Jugendliche sagen mir oft, wie bescheuert sie sich vorkommen, wenn sie auf dem Weg zu einer Mottoparty mit ihrem Kostüm in der U-Bahn sitzen – und alle anderen normal gekleidet sind. Es ist ein ganz anderes Gefühl, wenn sich in der fünften Jahreszeit die ganze Stadt kostümiert. In Köln werden sogar die Ampelschaltungen in der Innenstadt ausgesetzt, die Geschäfte schließen – die ganze Stadt ist in einem Anderszustand. Dieses Gefühl des Kollektivs können Mottopartys und Junggesellenabschiede, in denen nur kleine Gruppen im Feiermodus sind, nicht bedienen.

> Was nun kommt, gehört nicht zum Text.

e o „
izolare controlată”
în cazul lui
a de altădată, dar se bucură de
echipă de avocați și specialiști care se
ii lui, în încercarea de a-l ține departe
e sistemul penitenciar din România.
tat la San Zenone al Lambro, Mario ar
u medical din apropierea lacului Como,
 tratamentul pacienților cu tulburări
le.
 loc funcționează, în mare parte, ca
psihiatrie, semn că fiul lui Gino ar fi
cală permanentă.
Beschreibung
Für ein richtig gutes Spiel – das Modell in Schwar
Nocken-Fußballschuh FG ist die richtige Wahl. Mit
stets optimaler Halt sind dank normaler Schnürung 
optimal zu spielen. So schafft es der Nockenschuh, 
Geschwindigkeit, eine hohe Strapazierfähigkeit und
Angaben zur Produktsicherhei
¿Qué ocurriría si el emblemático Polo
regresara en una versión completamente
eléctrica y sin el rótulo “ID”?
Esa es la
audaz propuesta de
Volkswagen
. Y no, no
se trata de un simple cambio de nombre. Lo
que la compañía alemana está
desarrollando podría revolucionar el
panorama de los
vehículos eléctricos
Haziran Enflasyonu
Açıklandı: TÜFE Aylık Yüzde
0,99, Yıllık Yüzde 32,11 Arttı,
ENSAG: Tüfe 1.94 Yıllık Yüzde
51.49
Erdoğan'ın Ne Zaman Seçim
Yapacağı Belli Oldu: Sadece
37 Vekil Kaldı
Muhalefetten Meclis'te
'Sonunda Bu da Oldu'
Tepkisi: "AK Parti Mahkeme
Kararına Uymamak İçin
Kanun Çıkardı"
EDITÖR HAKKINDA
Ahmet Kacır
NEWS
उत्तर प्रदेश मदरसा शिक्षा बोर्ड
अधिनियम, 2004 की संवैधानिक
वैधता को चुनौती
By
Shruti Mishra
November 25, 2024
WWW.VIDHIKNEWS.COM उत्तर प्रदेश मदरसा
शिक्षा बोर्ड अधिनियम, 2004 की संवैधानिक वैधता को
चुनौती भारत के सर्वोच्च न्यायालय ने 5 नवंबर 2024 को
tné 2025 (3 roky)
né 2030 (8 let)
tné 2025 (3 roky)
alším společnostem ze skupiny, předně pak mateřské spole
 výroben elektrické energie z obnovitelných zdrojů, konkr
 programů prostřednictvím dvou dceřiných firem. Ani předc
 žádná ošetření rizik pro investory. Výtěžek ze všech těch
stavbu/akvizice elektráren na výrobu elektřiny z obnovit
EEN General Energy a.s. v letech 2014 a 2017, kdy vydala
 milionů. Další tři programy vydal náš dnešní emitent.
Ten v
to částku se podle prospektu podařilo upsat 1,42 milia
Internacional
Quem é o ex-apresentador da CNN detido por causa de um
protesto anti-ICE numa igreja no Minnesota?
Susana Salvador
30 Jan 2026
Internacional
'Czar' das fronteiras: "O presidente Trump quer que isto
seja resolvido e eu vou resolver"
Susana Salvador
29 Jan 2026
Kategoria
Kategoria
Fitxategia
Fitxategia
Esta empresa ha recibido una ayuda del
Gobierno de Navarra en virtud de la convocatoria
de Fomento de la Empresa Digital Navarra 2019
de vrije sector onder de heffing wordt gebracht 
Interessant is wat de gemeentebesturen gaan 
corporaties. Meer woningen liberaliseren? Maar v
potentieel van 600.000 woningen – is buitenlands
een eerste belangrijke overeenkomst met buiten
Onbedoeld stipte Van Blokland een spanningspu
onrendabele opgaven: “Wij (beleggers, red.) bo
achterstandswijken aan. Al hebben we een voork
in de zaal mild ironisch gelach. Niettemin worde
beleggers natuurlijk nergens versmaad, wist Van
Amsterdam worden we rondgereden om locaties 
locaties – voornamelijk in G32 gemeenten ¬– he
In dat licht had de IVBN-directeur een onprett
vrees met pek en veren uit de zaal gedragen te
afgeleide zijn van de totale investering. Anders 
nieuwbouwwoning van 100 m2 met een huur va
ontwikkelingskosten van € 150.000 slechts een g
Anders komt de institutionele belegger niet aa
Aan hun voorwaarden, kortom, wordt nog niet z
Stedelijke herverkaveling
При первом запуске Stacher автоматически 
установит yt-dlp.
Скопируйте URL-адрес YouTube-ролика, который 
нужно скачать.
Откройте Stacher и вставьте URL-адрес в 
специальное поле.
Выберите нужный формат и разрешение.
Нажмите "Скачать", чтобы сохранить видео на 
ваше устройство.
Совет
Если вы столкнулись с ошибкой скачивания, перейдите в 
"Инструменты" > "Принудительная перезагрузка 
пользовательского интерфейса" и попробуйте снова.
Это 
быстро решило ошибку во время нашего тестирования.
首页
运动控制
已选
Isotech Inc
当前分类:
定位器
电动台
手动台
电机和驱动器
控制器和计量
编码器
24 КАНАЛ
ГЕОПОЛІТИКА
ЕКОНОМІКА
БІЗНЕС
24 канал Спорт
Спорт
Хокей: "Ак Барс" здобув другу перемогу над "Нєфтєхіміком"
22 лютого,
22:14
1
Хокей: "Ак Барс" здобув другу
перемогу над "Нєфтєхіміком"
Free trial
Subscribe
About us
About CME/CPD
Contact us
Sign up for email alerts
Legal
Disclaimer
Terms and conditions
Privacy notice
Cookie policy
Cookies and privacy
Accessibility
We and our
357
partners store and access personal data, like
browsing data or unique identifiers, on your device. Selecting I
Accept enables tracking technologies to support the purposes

• Muss sich der Karneval verändern?
Man muss gucken, inwieweit das Fest die Substanz hat zu bestehen. Wenn sich „an den tollen Tagen“ die einen zum Skiurlaub verabschieden und die anderen als Tourist mit der Pappnase einfliegen, dann fehlen dem Fest die Gestalter. Karneval ist kein Fest, das von oben verordnet wird. Goethe hat so schön gesagt: „Karneval ist ein Fest, das dem Volk nicht gegeben wird, sondern dass das Volk sich selbst gibt“. Vielleicht gibt sich das Volk eines Tages andere Formen ausgelassenen Feierns, parzelliert und in Portionen über das ganze Jahr verteilt. Noch begeistert der Karneval viele Menschen. Aber dass muss nicht immer so bleiben.